In an effort to try and destroy the much-feared “gainful employment” rule the administration proposed for the for-profit education industry, for-profit colleges and their lobbyists are hard at work. According to a piece by Goldie Blumenstyk and Kelly Field in the Chronicle of Higher Education:
For-profit colleges… have gone on a lobbying and public-relations blitz, spending hundreds of thousands of dollars in an attempt to beat back an Education Department proposal to cut off federal student aid to for-profit programs whose graduates carry high debt-to-income loads.
For-profit lobbyists and executives are swarming Capitol Hill and federal agencies, pushing an alternative plan that would require programs only to provide prospective students with more information about their graduates’ debt levels and salaries. Their message: The proposal would cost jobs and limit access to college at a time when President Obama is pushing education as a solution to high unemployment.

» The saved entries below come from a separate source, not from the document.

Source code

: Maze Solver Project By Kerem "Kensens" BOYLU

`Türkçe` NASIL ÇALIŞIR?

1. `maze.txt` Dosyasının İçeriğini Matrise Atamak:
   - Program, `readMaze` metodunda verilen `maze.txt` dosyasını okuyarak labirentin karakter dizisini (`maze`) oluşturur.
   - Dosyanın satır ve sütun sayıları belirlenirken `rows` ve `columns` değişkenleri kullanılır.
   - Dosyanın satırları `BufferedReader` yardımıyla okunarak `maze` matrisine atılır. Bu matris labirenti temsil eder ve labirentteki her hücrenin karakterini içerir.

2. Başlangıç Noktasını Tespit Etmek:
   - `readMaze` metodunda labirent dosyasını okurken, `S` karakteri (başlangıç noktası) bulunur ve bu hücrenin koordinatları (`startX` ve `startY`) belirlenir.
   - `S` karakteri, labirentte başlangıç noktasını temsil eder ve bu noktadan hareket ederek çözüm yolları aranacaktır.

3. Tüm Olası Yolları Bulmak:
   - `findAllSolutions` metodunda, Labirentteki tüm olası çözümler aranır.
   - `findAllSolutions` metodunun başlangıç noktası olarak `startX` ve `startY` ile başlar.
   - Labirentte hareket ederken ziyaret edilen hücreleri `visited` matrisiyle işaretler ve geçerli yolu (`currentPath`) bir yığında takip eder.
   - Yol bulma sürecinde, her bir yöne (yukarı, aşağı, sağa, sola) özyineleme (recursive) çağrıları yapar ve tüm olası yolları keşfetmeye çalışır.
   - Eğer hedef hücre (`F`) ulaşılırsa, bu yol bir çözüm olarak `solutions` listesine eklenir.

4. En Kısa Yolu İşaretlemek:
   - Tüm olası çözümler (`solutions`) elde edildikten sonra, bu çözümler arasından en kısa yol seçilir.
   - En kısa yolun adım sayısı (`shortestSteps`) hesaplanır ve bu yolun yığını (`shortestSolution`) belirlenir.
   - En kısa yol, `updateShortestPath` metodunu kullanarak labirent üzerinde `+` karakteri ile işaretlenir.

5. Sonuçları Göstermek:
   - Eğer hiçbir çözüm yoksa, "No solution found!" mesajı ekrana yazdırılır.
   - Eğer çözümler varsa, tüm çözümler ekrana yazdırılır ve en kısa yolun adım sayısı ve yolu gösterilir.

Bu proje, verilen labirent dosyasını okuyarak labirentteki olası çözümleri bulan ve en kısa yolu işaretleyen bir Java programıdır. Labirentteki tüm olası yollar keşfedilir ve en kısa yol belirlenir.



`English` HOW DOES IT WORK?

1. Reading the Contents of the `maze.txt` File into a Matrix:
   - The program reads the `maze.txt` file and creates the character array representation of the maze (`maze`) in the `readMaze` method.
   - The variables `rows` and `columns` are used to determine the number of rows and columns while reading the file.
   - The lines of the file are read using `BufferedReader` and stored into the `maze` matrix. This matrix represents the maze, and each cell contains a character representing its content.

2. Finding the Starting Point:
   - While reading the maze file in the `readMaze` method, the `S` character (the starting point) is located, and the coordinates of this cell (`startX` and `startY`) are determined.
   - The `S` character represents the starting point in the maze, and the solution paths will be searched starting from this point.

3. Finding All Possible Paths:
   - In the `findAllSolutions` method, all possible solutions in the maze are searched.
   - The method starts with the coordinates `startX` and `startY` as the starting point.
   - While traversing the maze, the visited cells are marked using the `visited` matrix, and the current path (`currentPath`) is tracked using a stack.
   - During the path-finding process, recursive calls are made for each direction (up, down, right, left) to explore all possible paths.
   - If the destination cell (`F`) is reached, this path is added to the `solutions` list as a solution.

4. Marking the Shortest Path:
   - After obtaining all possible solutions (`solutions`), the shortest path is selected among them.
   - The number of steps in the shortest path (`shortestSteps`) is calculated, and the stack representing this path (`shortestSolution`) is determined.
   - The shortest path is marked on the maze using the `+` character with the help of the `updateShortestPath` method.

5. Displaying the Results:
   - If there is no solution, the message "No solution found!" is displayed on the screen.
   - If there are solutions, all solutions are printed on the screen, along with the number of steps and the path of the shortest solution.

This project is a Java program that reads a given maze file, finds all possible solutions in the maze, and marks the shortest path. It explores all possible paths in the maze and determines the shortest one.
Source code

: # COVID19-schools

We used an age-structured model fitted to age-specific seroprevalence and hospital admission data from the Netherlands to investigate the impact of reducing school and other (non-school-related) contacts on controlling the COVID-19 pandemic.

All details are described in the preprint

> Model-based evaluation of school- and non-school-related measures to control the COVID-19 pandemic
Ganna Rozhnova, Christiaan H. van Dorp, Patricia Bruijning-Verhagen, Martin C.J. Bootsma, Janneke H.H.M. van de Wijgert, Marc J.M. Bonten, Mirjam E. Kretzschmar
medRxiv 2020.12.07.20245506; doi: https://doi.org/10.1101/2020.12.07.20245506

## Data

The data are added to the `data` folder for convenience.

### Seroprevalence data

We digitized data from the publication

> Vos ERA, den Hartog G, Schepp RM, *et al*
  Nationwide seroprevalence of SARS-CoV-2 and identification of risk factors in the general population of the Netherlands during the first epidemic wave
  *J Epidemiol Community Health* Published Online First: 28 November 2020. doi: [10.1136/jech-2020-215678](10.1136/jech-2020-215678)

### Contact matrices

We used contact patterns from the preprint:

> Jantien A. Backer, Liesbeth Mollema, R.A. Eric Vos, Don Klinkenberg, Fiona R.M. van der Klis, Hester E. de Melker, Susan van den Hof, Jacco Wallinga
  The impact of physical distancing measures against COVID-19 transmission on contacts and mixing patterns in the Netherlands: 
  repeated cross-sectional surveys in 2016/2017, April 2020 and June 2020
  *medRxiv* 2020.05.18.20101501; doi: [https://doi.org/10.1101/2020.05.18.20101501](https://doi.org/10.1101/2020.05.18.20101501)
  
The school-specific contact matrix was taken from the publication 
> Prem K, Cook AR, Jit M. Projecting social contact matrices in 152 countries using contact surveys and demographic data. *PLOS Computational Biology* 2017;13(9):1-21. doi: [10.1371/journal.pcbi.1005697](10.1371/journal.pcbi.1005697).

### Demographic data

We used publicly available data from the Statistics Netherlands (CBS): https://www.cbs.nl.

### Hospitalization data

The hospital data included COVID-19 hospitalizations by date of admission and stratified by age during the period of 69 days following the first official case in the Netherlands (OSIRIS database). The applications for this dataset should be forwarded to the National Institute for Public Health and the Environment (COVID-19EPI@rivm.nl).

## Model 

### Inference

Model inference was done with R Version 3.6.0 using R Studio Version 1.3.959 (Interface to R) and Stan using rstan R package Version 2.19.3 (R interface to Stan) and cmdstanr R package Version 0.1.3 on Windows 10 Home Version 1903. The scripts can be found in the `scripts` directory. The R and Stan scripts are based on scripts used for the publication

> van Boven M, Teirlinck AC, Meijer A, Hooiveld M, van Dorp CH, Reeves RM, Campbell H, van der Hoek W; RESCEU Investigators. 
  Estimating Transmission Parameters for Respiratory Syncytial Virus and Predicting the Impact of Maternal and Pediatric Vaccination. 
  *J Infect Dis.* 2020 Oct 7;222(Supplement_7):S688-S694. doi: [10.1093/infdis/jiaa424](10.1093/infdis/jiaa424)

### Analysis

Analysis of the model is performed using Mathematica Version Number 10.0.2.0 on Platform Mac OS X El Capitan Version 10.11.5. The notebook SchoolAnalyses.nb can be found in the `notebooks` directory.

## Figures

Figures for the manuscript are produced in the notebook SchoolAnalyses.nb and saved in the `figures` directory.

This message is slightly misleading. The proposal, under which schools wouldn’t be eligible for federal financial aid if average graduates need to spend more than 8 percent of starting salaries to service student loans, would mostly limit access to “career” colleges that don’t really help graduates secure much of a career. But such is the language of lobbying.
How heavy is the lobbying? Well, according to another Chronicle article, for-profit education groups spent more than $3-million in 2009-2010. The for-profits also contributed to political campaigns. Democrats got more than Republicans, probably because it’s the party in power. Congressman George Miller (D-CA-7th), the chairman of the House Education and Labor Committee, got $71,661 from for-profit colleges. House Minority Leader John Boehner (R-OH-8th) got $11,000.